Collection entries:
====

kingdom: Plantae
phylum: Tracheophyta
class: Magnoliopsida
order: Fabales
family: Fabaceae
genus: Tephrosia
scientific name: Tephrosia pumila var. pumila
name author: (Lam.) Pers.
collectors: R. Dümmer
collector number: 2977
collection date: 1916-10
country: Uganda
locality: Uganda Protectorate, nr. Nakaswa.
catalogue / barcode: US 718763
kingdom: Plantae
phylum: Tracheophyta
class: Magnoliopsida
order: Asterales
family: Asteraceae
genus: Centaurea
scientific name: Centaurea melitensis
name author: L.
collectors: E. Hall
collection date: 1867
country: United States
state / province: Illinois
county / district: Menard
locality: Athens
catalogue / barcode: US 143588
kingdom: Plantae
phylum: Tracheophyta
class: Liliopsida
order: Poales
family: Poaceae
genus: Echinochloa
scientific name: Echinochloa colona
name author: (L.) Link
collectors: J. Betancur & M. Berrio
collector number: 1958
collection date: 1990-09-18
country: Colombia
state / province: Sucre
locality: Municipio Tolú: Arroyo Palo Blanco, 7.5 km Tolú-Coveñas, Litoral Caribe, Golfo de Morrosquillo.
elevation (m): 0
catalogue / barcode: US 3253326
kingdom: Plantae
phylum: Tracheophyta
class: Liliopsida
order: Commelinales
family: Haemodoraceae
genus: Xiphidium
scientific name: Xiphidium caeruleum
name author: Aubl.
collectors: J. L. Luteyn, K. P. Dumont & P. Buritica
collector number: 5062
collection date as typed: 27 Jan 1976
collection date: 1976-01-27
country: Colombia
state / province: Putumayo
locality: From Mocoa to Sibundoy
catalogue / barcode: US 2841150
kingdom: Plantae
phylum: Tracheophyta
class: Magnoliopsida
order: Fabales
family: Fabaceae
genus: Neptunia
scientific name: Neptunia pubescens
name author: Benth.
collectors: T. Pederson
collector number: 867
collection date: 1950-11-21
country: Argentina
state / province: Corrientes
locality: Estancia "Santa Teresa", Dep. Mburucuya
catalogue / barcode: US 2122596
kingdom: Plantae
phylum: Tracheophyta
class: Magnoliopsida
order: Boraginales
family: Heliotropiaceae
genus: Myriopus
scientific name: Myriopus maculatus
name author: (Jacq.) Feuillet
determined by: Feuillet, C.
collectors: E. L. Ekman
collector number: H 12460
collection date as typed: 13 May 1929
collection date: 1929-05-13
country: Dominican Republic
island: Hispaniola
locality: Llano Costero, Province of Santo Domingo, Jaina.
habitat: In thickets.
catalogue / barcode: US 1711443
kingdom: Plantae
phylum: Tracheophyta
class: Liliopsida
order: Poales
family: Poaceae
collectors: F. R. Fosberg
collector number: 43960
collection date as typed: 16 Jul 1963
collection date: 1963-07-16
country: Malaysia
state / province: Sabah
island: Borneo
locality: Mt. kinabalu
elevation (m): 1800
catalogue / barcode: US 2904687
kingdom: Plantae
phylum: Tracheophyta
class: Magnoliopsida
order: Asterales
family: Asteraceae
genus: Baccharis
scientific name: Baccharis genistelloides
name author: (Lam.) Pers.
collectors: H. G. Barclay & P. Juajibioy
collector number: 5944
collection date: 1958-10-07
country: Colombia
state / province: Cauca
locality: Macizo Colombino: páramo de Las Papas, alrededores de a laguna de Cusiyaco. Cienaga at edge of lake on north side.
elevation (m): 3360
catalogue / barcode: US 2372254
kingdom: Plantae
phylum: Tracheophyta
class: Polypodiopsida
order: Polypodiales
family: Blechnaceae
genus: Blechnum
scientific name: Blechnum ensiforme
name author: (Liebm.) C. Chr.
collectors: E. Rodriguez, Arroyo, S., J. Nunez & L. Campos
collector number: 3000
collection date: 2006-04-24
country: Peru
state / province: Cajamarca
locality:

====

Given problem:
Arrange the lines above as a numbered list with no blank lines, starting with the line containing "collection date: 1976-01-27" and going on through the line containing "name author: (Liebm.) C. Chr.".

Exercise result:
1. collection date: 1976-01-27
2. country: Colombia
3. state / province: Putumayo
4. locality: From Mocoa to Sibundoy
5. catalogue / barcode: US 2841150
6. kingdom: Plantae
7. phylum: Tracheophyta
8. class: Magnoliopsida
9. order: Fabales
10. family: Fabaceae
11. genus: Neptunia
12. scientific name: Neptunia pubescens
13. name author: Benth.
14. collectors: T. Pederson
15. collector number: 867
16. collection date: 1950-11-21
17. country: Argentina
18. state / province: Corrientes
19. locality: Estancia "Santa Teresa", Dep. Mburucuya
20. catalogue / barcode: US 2122596
21. kingdom: Plantae
22. phylum: Tracheophyta
23. class: Magnoliopsida
24. order: Boraginales
25. family: Heliotropiaceae
26. genus: Myriopus
27. scientific name: Myriopus maculatus
28. name author: (Jacq.) Feuillet
29. determined by: Feuillet, C.
30. collectors: E. L. Ekman
31. collector number: H 12460
32. collection date as typed: 13 May 1929
33. collection date: 1929-05-13
34. country: Dominican Republic
35. island: Hispaniola
36. locality: Llano Costero, Province of Santo Domingo, Jaina.
37. habitat: In thickets.
38. catalogue / barcode: US 1711443
39. kingdom: Plantae
40. phylum: Tracheophyta
41. class: Liliopsida
42. order: Poales
43. family: Poaceae
44. collectors: F. R. Fosberg
45. collector number: 43960
46. collection date as typed: 16 Jul 1963
47. collection date: 1963-07-16
48. country: Malaysia
49. state / province: Sabah
50. island: Borneo
51. locality: Mt. kinabalu
52. elevation (m): 1800
53. catalogue / barcode: US 2904687
54. kingdom: Plantae
55. phylum: Tracheophyta
56. class: Magnoliopsida
57. order: Asterales
58. family: Asteraceae
59. genus: Baccharis
60. scientific name: Baccharis genistelloides
61. name author: (Lam.) Pers.
62. collectors: H. G. Barclay & P. Juajibioy
63. collector number: 5944
64. collection date: 1958-10-07
65. country: Colombia
66. state / province: Cauca
67. locality: Macizo Colombino: páramo de Las Papas, alrededores de a laguna de Cusiyaco. Cienaga at edge of lake on north side.
68. elevation (m): 3360
69. catalogue / barcode: US 2372254
70. kingdom: Plantae
71. phylum: Tracheophyta
72. class: Polypodiopsida
73. order: Polypodiales
74. family: Blechnaceae
75. genus: Blechnum
76. scientific name: Blechnum ensiforme
77. name author: (Liebm.) C. Chr.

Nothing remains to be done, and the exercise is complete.